Krise wirkt sich auf Investitionen und Konsum aus

In anderen Branchen wie dem Baugewerbe und dem Einzelhandel ist die Stimmung deutlich gedrückt. Konsumzurückhaltung und rückläufige Investitionen belasten die Firmen.

Mit 63 Prozent ist die Entwicklung der Arbeitskosten der mit Abstand meistgenannte Risikofaktor in der Leipziger IHK-Analyse. Es folgen die „Inlandsnachfrage“, die „Energiepreise“ und die „wirtschaftspolitischen Rahmenbedingungen“. Damit meinen die Firmen vor allem ausufernde Bürokratie, hohe Steuern und Abgaben, steigende Lohnnebenkosten und neue Handelsbarrieren durch Zölle.

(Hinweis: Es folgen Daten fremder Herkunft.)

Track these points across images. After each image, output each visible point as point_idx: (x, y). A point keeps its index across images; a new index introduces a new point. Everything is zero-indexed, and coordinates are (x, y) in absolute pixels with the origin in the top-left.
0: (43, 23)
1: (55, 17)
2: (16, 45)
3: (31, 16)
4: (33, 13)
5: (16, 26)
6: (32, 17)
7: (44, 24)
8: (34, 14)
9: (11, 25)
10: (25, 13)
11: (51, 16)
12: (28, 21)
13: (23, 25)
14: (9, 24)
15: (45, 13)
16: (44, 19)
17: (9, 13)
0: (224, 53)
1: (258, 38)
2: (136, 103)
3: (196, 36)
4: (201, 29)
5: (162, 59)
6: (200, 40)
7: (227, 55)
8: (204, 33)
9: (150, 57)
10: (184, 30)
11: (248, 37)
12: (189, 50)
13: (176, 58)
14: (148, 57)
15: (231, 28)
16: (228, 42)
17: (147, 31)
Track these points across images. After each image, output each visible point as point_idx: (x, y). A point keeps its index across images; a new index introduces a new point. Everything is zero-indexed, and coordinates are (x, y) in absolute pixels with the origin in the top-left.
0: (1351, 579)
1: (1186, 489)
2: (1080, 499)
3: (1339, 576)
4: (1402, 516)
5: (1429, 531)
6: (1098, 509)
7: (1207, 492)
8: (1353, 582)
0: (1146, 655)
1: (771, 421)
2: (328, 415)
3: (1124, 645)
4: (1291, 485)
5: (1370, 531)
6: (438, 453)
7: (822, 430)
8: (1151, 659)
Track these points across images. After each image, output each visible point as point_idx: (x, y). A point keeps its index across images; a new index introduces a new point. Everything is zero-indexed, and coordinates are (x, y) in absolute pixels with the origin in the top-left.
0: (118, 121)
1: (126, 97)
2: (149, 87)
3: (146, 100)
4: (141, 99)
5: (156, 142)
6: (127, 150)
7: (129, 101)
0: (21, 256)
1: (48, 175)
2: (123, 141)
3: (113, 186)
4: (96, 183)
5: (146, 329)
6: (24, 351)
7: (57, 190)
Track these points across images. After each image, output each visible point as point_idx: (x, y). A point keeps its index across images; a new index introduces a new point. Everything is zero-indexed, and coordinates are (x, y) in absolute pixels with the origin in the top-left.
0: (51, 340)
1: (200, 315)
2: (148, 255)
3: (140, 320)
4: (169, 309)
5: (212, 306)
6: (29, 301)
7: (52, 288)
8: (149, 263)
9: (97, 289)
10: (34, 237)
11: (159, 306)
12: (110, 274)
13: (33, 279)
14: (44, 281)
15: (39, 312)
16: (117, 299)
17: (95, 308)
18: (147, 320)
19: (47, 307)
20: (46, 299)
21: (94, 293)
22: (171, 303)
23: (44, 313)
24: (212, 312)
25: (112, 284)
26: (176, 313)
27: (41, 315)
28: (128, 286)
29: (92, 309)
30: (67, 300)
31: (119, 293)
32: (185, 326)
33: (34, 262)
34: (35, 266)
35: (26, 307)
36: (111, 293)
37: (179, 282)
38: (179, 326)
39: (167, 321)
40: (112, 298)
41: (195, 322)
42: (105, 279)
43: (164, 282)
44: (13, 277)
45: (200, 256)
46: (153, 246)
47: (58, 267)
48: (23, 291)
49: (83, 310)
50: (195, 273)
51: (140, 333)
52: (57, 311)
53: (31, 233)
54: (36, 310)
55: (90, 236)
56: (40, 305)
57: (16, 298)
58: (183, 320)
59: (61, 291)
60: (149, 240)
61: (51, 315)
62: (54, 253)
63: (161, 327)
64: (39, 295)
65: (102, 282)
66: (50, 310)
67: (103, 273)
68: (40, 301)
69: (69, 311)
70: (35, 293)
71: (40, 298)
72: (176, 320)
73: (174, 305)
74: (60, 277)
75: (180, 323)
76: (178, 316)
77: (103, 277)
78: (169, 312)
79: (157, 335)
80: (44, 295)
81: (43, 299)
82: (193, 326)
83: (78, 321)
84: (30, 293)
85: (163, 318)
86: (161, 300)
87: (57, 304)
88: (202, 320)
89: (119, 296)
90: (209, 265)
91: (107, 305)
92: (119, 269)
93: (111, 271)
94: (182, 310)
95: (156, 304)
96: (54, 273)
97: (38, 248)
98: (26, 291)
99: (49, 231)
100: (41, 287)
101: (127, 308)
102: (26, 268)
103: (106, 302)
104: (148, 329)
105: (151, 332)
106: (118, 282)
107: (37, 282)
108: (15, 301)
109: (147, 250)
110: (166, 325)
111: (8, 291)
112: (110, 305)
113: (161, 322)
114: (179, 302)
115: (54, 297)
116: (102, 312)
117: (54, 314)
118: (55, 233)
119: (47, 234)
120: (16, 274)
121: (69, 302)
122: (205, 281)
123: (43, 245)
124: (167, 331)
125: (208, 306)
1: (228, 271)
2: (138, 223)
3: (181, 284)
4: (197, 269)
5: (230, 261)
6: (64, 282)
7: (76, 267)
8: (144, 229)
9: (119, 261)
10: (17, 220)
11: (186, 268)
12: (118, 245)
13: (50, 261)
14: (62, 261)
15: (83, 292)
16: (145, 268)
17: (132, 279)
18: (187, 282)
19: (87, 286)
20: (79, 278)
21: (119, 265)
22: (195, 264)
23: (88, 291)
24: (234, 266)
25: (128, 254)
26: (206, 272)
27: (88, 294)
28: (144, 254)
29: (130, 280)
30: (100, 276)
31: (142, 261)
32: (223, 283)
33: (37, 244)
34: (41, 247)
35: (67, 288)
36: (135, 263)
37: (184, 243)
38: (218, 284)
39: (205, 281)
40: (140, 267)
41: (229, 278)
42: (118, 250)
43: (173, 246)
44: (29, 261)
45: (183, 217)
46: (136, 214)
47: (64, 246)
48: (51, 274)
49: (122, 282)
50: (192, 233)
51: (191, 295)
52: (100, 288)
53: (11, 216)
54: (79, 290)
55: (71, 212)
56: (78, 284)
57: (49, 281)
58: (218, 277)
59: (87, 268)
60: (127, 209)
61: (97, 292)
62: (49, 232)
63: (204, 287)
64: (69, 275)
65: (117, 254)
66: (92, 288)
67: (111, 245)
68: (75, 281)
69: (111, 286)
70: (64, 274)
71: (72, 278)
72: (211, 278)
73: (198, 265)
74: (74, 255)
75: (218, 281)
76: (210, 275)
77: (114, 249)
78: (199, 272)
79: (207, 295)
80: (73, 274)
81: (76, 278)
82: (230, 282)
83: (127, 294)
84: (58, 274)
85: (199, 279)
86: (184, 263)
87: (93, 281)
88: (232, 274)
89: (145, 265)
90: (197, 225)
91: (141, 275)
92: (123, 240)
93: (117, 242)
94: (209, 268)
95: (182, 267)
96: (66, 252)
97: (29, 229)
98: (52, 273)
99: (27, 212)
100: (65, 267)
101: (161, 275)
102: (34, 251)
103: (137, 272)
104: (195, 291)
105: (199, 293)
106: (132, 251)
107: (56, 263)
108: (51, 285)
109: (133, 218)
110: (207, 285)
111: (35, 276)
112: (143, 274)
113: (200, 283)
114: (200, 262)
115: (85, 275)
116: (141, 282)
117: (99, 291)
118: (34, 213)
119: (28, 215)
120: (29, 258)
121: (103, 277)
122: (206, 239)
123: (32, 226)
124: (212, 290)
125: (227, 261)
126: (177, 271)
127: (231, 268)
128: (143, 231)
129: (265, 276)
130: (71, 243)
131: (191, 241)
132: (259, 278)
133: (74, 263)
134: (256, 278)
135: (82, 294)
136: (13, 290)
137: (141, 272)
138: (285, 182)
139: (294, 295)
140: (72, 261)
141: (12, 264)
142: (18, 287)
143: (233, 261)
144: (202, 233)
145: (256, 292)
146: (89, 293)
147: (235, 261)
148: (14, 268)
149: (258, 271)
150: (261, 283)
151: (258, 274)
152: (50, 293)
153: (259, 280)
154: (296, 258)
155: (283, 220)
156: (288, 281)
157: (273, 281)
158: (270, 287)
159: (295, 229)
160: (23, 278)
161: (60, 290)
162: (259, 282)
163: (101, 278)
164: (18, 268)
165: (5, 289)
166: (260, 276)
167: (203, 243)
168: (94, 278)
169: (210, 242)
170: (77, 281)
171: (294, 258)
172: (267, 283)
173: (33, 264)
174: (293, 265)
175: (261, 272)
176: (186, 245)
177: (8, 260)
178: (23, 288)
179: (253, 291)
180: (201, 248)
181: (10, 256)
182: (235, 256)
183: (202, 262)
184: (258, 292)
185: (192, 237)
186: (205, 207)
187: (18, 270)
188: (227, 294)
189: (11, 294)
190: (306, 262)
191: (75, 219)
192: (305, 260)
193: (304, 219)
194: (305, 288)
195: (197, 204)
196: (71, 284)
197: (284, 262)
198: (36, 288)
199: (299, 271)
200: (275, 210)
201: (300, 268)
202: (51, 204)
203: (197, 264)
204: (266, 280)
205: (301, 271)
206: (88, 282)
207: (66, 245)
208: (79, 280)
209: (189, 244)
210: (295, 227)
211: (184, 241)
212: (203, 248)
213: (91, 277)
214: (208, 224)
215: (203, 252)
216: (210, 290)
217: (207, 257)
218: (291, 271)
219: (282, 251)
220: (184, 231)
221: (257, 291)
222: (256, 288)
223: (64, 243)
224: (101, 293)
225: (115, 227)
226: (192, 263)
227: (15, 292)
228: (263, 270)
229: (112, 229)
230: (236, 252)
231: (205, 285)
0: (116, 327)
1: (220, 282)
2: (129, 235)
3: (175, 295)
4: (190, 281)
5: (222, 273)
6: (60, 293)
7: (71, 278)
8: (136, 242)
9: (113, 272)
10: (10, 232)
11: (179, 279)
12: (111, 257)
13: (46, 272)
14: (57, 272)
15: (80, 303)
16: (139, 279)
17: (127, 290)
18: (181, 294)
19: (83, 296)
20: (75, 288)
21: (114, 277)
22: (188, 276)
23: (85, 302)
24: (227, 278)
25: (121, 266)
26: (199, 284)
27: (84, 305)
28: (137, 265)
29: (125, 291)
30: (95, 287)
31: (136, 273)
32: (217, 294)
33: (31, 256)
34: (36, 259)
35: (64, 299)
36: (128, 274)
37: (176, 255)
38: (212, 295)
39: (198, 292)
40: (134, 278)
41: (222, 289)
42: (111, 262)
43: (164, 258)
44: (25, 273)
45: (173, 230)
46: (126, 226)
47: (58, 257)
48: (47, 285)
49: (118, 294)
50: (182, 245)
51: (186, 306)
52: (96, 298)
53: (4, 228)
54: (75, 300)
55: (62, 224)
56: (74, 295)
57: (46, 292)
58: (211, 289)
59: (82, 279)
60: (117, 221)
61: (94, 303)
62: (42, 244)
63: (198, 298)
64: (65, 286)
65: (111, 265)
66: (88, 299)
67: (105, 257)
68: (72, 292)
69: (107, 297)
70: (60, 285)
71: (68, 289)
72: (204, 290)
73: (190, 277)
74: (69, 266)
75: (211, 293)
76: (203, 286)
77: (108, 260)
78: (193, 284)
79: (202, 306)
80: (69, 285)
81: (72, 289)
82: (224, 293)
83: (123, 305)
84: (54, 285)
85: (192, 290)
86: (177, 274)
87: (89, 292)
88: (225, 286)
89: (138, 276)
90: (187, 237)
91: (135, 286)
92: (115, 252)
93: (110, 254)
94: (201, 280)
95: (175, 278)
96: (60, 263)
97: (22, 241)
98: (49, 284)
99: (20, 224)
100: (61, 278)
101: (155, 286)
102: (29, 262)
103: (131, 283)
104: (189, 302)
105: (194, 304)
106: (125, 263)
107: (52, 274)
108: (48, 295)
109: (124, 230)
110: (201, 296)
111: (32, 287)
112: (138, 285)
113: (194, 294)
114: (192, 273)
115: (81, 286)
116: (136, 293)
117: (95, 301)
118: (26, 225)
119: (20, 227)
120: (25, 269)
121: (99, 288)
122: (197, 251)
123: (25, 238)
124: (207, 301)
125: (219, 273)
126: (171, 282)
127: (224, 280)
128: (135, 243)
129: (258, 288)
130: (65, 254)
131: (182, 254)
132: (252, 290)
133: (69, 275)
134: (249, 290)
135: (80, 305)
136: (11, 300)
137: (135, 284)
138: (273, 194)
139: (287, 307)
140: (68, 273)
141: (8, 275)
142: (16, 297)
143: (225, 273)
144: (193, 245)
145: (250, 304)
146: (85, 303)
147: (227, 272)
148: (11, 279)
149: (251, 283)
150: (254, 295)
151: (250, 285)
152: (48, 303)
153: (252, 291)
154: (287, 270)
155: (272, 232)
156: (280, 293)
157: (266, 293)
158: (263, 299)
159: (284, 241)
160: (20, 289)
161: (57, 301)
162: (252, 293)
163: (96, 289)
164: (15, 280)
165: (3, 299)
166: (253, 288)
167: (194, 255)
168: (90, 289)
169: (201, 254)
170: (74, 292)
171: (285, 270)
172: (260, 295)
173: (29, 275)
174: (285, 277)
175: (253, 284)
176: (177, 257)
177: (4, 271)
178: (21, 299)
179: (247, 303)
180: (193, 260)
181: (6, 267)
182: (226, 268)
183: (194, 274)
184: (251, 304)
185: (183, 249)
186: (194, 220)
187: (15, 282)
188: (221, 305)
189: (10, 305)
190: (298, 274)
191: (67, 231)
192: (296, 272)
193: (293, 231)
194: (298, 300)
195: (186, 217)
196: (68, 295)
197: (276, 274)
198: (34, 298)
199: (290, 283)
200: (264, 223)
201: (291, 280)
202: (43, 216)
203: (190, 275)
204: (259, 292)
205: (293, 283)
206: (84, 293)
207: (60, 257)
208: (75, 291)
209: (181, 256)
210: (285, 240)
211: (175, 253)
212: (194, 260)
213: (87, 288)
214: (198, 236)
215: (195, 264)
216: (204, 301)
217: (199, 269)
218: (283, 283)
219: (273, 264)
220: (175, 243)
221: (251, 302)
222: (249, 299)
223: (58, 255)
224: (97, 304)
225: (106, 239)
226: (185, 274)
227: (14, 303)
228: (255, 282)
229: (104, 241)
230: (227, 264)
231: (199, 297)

Martin Röhrenbeck kennt diese Probleme. Die Papierverarbeitung Golzern leidet ihm zufolge besonders unter dem „gesunkenen Konsumverhalten, dem gesunkenen Exportgeschäft sowie einer bürokratischen Überbelastung“. Zum zuletzt genannten Punkt hat der Unternehmer ein Beispiel parat: Zwei Jahre dauerte es, bis Behörden ihm die Inbetriebnahme einer neuen PV-Anlage genehmigt hatten.

Die Konsequenzen sind verheerend: Investitionen bleiben aus. „Es geht darum, liquide zu bleiben und Fehlbeträge ausgleichen zu können. Dadurch können keine weiteren Investitionen in Anlagen oder Personal getätigt werden“, erklärt er.

Für die Wirtschaft ein zentrales Problem: Investieren Unternehmen nicht in neue Maschinen, Technologien oder Personal, können sie nicht wachsen, verlieren an Wettbewerbsfähigkeit und schaffen keine neuen Jobs.

Genau das passiert gerade in der Region: Laut IHK-Bericht wollen nur 17 Prozent der Unternehmen im Raum Leipzig ihre Investitionen erhöhen, während 24 Prozent diese zurückfahren werden.

Martin Röhrenbeck gibt sich realistisch: „In den kommenden ein bis zwei Jahren wird sich die aktuelle Lage nicht verbessern“, sagt er. Insolvenzen und Abwanderung von Unternehmen würden zu einer harten Bereinigung des Marktes führen. „Wer am Ende übrig bleibt, kann wieder auf einen stabilen Markt hoffen.“ Aktuell gehe es nur darum, „im Spiel“ zu bleiben.